Author: La’Darion Freeman, TCU Student, Fall 2014
These days it seems that the subject of race is present in practically every major situation. It does not simply pertain to the “White vs. Black” situation that sometimes occurs in America, but it is also outstretched to many parts of the world, causing great conflicts. I believe that racial equality for all people would diminish the unnecessary conflicts and cause us to look at each other as true peers.
Growing up in south Mississippi, I was exposed to quite a few situations in which race was a determining factor. For example, I had plenty of white friends and we usually liked to go eat after football practice, the most popular places to eat in the area that we lived were at the casinos. On one particular day we decided to go to a casino to eat because it was half priced; the group consisted of about five Caucasian guys and three African Americans.

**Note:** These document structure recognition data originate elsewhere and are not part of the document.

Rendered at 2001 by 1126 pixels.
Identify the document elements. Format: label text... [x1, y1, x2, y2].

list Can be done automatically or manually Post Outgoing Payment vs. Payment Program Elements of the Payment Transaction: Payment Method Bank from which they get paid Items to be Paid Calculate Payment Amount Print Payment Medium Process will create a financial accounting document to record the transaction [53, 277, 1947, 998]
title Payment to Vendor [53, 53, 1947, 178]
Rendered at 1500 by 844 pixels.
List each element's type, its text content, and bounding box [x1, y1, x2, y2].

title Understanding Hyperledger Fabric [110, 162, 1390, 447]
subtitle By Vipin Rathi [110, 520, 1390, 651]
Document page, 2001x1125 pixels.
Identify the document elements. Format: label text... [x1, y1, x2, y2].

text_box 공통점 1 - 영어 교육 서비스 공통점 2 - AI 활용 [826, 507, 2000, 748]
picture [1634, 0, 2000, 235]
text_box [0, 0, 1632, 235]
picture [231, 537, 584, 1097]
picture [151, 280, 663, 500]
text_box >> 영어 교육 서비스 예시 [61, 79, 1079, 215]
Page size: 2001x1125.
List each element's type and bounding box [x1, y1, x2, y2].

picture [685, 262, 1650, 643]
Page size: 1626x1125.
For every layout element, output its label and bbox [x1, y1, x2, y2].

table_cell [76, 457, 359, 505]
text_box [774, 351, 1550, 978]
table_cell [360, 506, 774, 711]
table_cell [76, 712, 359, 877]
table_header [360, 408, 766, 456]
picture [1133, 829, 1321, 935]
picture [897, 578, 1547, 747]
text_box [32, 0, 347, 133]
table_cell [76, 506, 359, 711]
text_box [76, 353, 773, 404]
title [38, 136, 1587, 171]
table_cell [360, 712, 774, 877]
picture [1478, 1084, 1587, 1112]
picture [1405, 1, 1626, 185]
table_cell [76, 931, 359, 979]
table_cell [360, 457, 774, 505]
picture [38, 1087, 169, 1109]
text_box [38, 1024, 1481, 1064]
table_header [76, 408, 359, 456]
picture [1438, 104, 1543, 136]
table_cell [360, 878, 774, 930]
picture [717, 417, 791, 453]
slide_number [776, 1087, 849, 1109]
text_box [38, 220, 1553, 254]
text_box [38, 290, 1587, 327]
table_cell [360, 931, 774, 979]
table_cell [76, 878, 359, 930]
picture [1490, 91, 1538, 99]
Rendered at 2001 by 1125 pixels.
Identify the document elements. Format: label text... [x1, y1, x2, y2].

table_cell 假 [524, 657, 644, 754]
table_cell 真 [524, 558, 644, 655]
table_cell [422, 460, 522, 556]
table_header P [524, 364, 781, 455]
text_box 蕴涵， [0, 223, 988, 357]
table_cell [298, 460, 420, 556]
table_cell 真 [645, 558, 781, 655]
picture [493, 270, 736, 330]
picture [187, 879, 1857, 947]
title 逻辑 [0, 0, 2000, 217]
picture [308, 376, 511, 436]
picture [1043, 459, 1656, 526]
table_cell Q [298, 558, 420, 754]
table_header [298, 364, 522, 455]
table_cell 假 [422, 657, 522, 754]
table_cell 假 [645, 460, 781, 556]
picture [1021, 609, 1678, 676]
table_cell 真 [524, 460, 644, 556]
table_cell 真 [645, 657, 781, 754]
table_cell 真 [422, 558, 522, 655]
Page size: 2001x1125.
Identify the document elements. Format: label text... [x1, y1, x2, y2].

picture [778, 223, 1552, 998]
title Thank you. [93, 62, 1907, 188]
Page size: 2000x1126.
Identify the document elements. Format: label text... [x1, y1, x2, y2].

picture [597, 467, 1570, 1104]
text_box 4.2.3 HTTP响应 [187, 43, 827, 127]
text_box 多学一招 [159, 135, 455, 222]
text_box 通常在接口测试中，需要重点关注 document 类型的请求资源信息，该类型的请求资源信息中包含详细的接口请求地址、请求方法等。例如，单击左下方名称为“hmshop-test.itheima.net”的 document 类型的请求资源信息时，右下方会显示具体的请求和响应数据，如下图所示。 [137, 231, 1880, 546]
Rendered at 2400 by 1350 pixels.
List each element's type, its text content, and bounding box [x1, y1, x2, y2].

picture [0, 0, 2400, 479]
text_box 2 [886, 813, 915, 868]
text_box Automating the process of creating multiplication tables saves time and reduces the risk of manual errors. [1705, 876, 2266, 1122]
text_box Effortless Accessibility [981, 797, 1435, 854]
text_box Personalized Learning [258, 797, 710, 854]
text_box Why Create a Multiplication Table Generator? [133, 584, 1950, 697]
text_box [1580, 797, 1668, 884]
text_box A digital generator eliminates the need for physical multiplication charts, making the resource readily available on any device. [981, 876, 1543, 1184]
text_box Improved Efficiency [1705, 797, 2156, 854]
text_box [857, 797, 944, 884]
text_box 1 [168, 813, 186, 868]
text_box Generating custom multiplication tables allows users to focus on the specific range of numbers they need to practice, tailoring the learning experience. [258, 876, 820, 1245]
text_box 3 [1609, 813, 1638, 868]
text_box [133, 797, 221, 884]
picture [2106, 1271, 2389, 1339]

Upon entering the casino, my white friends were instantly let in without even being checked for proper age, however, the other black guys and myself were stopped abruptly and it almost seemed like we were going to be detained for even coming in to the casino. We were checked for identification, they attempted to frisk us but we adamantly refused, and finally they said they would not allow us in because we presented a high “theft risk”. Our white friends watched this whole situation unfurl and at its conclusion they demanded to speak to the manager, which security declined, so we all simply just left. Until that point I had never been in a situation where my right to eat was denied simply because of my race.
The casino situation was troubling to me because I come from a mixed family: my dad’s grandfather was biracial, I have white uncles, and I even have a white grandmother. The values that my parents etched into my brain were that race has nothing to do with judging someone, they should be judged by their character and their actions.